On January 17, 2014, the series' ninth anniversary, Willis announced that he planned to conclude the Shortpacked! storyline over the following year, and would cease regular updates to the comic on its tenth anniversary. Shortpacked! accordingly ceased regular updates on January 17, 2015. Since then, the comic updates annually on April Fool's Day, with occasional updates also occurring with no set schedule.

=== Dumbing of Age ===
Dumbing of Age is a daily webcomic by Willis about college life at Indiana University with themes involving drama or comedy, occasionally with a mixture of both. The series itself is a reboot reusing characters from Willis' previous comics (Roomies!, It's Walky!, Joyce and Walky!, and Shortpacked!) but set in a new universe. Unlike Willis' previous Walkyverse comics, the series lacks science-fiction elements and instead focuses on slice-of-life plots. The comic is set in the present day and discusses themes of parental abuse, Christian religious fundamentalism, depression, attempted suicide, sexual assault, bigotry, and other mature themes.

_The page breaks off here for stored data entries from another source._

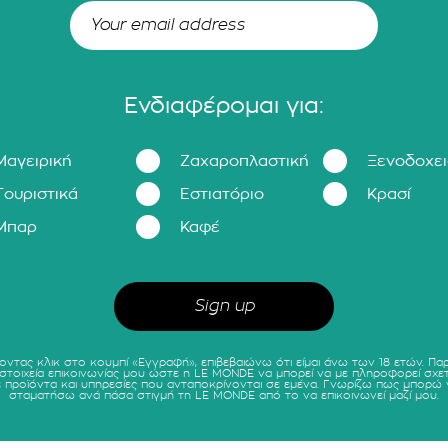
Ενδιαφέρομαι για:
Μαγειρική
Ζαχαροπλαστική
Ξενοδοχε
Τουριστικά
Εστιατόριο
Κρασί
Μπαρ
Καφέ
οντας κλικ στο κουμπί «Εγγραφή», επιβεβαιώνω ότι είμαι άνω των 18 ετών. Πα
 στοιχεία επικοινωνίας μου ώστε η LE MONDE να μπορεί να με πληροφορεί σχετ
ε προϊόντα και υπηρεσίες που ανταποκρίνονται σε εμένα. Γνωρίζω πως μπορώ 
σταματήσω ανά πάσα στιγμή τη LE MONDE από το να επικοινωνεί μαζί μου.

The comic launched on September 10, 2010, the 13th anniversary of Roomies!, and is currently ongoing.

===Other comics===

Willis has a "Buffer Watch" on the page, indicating that there are comics drawn and uploaded weeks, or often months, ahead of schedule. Willis also offers a regularly updated set of pornographic comics involving the characters, published and sold on the separate website Slipshine. A sample of Willis's other projects include:

- Coloring T Campbell and John Waltrip's spy-romance comic Rip and Teri
- Drawing the last part of the original run of T Campbell and John Waltrip's Fans
- Recordicons, a comic series distributed as part of Fun Publications' Transformers Collector's Club magazine, based on the "Shattered Glass" versions of Ravage and the other Decepticon cassettes.